David Conway
Introduction
David Allen Conway (born 17 February 1950) is a British music historian. Born in London, and educated at Haberdashers' Aske's Boys' School, he studied economics and psychology as an undergraduate at King's College, Cambridge and later obtained a PhD degree at University College, London, where he has been since 2008 an Honorary Research Fellow. He is the brother of the journalist Barbara Conway (1952–1991).
In 2012 his book Jewry in Music was published by Cambridge University Press. It "analyses why and how Jews, virtually absent from western art music until the end of the eighteenth century, came to be represented in all branches of the profession as leading figures – not only as composers and performers, but as publishers, impresarios and critics." The musicologist Tina Frühauf has commented "This is the first book that surveys the history of Jews in Western music in an analytical and systematic way, focusing particularly on those countries that had well-developed musical centers at the time." The music historian John Deathridge, on the BBC radio programme Music Matters, has called it "an excellent book about the role of Jews in the emancipation of music from the Church and the court at the end of the eighteenth century."

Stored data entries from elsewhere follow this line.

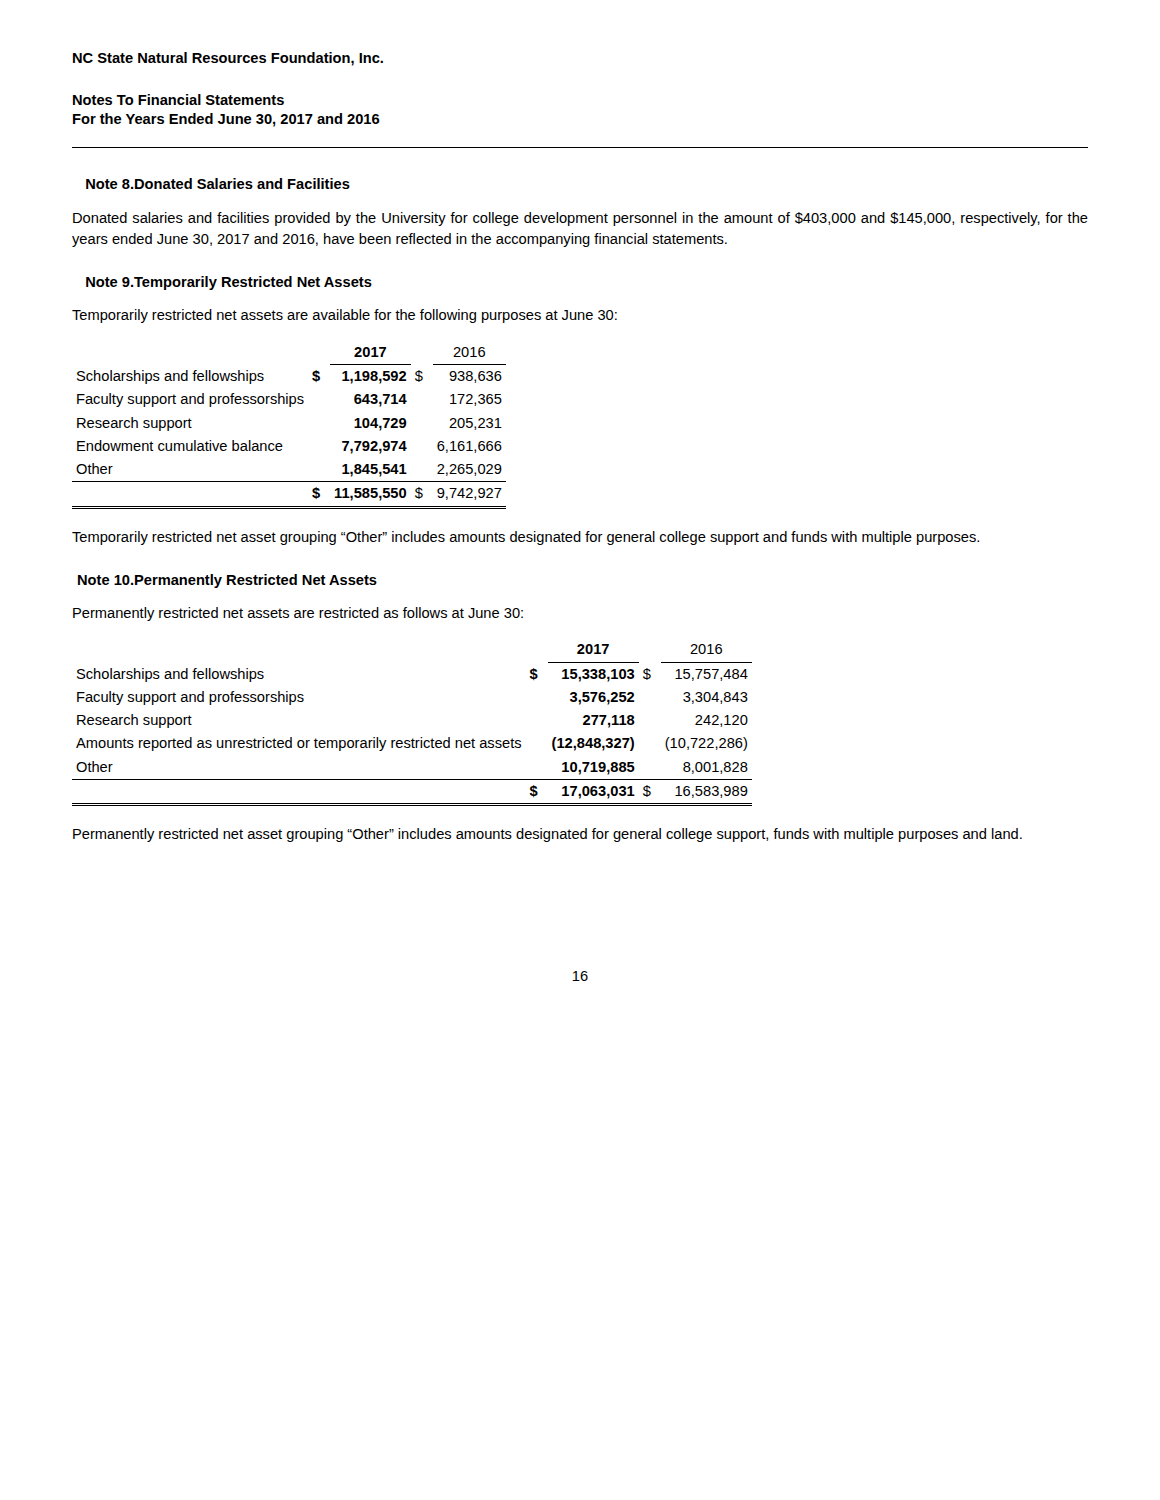NC State Natural Resources Foundation, Inc.
Notes To Financial Statements
For the Years Ended June 30, 2017 and 2016
Note 8. Donated Salaries and Facilities
Donated salaries and facilities provided by the University for college development personnel in the amount of $403,000 and $145,000, respectively, for the years ended June 30, 2017 and 2016, have been reflected in the accompanying financial statements.
Note 9. Temporarily Restricted Net Assets
Temporarily restricted net assets are available for the following purposes at June 30:
| | | 2017 | | 2016 |
| Scholarships and fellowships | $ | 1,198,592 | $ | 938,636 |
| Faculty support and professorships | | 643,714 | | 172,365 |
| Research support | | 104,729 | | 205,231 |
| Endowment cumulative balance | | 7,792,974 | | 6,161,666 |
| Other | | 1,845,541 | | 2,265,029 |
| | $ | 11,585,550 | $ | 9,742,927 |
Temporarily restricted net asset grouping “Other” includes amounts designated for general college support and funds with multiple purposes.
Note 10. Permanently Restricted Net Assets
Permanently restricted net assets are restricted as follows at June 30:
| | | 2017 | | 2016 |
| Scholarships and fellowships | $ | 15,338,103 | $ | 15,757,484 |
| Faculty support and professorships | | 3,576,252 | | 3,304,843 |
| Research support | | 277,118 | | 242,120 |
| Amounts reported as unrestricted or temporarily restricted net assets | | (12,848,327) | | (10,722,286) |
| Other | | 10,719,885 | | 8,001,828 |
| | $ | 17,063,031 | $ | 16,583,989 |
Permanently restricted net asset grouping “Other” includes amounts designated for general college support, funds with multiple purposes and land.
16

Conway is also a contributor to journals including Slavonic and East European Review, The Wagner Journal and Jewish Renaissance.
Since 1991 Conway has acted as a Senior Expert for the European Commission in development aid projects in the countries of the former Soviet Union. He is a founder and director of the music festival Levočské babie leto in Levoča, Slovakia.
Publications
include:
- Jewry in Music: Entry to the Profession from the Enlightenment to Richard Wagner (2012). Cambridge: Cambridge University Press. ISBN 9781316639603.
- "A New Song" in The Cambridge Companion to Jewish Music ed. Joshua Walden (2015). Cambridge: Cambridge University Press. ISBN 9781107623750
- "The Real Faust: Heine's Faust Ballet Scenario 1846–1948", in The Oxford Handbook of Faust in Music. ed. Lorna Fitzsimmons and Charles McKnight (2017). Oxford: Oxford University Press. ISBN 9780199935185.